Nadie podrá negar que 'Rifkin's Festival', el nuevo largometraje de Woody Allen, es perfecto para abrir del Festival de San Sebastián este año. Después de todo, su peripecia argumental transcurre en una edición ficticia del certamen, y por su metraje aparecen desde todos los ángulos posibles la playa de la Concha y el hotel María Cristina y otros escenarios icónicos de la ciudad, que el director de fotografía Vittorio Storaro convierte en el tipo de paisajes saturados de color que tan bien quedan como salvapantallas.

De hecho, es una película inaugural tan idónea que resulta tentador sospechar que fue diseñada expresamente para disfrutar de ese privilegio a pesar de la explicación que el propio cineasta ofrece al respecto. "Los productores españoles que la han financiado querían que la rodara en España, y yo ya había hecho una película a caballo entre Barcelona y Oviedo", ha recordado hoy Allen en referencia a 'Vicky Cristina Barcelona' (2007) durante su aparición ante la prensa a través de videoconferencia. "Entonces me acordé de San Sebastián, ciudad a la que había viajado años atrás para recoger un premio honorífico y que me había maravillado por su belleza. Así que decidí contar una historia alrededor del festival". Sea como sea, 'Rifkin's Festival' sería un vídeo promocional perfecto para el departamento de turismo de Euskadi. Que tenga alguna otra utilidad, eso sí, resulta más cuestionable.

En una escena de 'Woody Allen: El Documental' (2011), el neoyorquino mostraba el montón de papeles arrugados que al parecer va acumulando en el cajón de su mesita de noche, y que contienen escritas cientos de ideas para futuros proyectos. La nueva película confirma que a estas alturas el cajón lleva tiempo vacío. El problema no es que 'Rifkin's Festival' sitúe al mismo tipo de protagonista neurótico y pedante en el centro del mismo tipo de enredo romántico que casi todo el resto de su cine -al fin y al cabo, puede decirse lo mismo de 'Annie Hall', que es una obra maestra-, sino que no parece saber muy bien qué hacer con ese conato de premisa más que usarlo como vehículo a bordo del que repetir varias veces el mismo puñado de chistes, no especialmente buenos. A través de ellos, es cierto, el director lleva a cabo una crítica del mundillo cinematográfico -poblado por artistas ególatras, publicistas superficiales y periodistas babosos- que en todo caso resulta demasiado obvia y simplona como para ser considerada una verdadera idea.

Actores hablando a gritos

La presencia del veterano actor Wallace Shawn en el centro de la trama no ayuda. No es casual que casi todas las mejores películas de Allen estén protagonizadas por él mismo; ninguno de los actores que han intentado ser su 'alter ego' en pantalla ha salido airoso del desafío. En todo caso, Shawn quizá sea el más chirriante de todos ellos, en buena medida por su decisión de sobreactuar como si le fuera la vida en ello. La interpretación más histriónica de 'Rifkin's Festival', sin embargo, no la ofrece él; de ello se encarga Sergi Lòpez, que se pasa su única escena en la película chillando a tal volumen -como ya dejó claro en 'Vicky Cristina Barcelona', Allen piensa que los españoles siempre hablamos entre nosotros a gritos- y meneándose de forma tan descontrolada que resulta fácil imaginarlo viéndose a sí mismo en pantalla, y pidiendo a la tierra que se lo trague.

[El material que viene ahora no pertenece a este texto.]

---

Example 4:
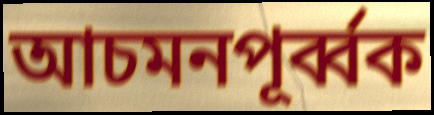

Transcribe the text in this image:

আচমনপূর্ব্বক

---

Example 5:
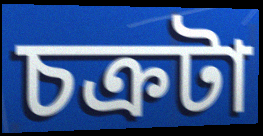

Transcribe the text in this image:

চক্রটা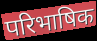
परिभाषिकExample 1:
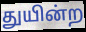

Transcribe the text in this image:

துயின்ற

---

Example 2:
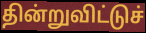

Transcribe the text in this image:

தின்றுவிட்டுச்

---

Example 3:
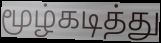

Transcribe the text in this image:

மூழ்கடித்து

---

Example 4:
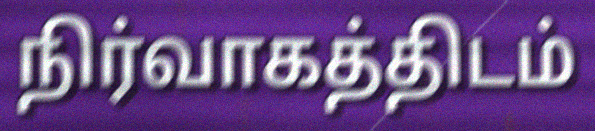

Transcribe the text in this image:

நிர்வாகத்திடம்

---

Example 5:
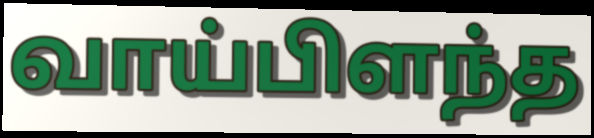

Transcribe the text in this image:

வாய்பிளந்தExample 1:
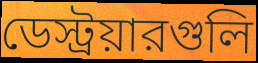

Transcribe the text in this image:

ডেস্ট্রয়ারগুলি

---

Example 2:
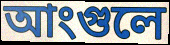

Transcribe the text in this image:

আংগুলে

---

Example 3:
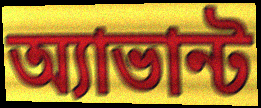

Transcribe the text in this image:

অ্যাভান্ট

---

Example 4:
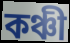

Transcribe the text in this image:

কঞ্চী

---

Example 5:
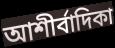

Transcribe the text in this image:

আশীর্বাদিকাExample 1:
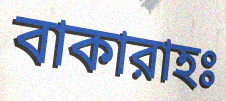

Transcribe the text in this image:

বাকারাহঃ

En última instancia, lo más relevante que puede decirse de 'Rifkin's Festival' es que existe, y que su director se las ha arreglado para seguir haciendo cine cuando parecía que las acusaciones de abuso sexual que llevan años persiguiéndolo habrían acabado finalmente con su carrera. Habrá quien se pregunte qué necesidad tendrá Allen de seguir rodando tanto tiempo después de que la inspiración lo abandonara, pero la respuesta parece clara: el tipo ama el cine, y en esta película ese amor se demuestra a través de una sucesión de escenas en las que se parodian títulos como 'Ciudadano Kane', 'Persona', 'El séptimo sello', 'El ángel exterminador', 'Al final de la escapada' y '8 1/2'. Los autores de esos clásicos -Welles, Buñuel, Fellini, Godard, Bergman- son los héroes de Woody Allen, y a lo largo de su carrera él siempre ha lamentado no haber sido capaz de rodar nada que lo pusiera, siquiera por un instante, a su mismo nivel. Resulta irónico que la película con la que intenta parecerse a esos maestros de forma más explícita sea precisamente una de las que más lo aleja de ellos.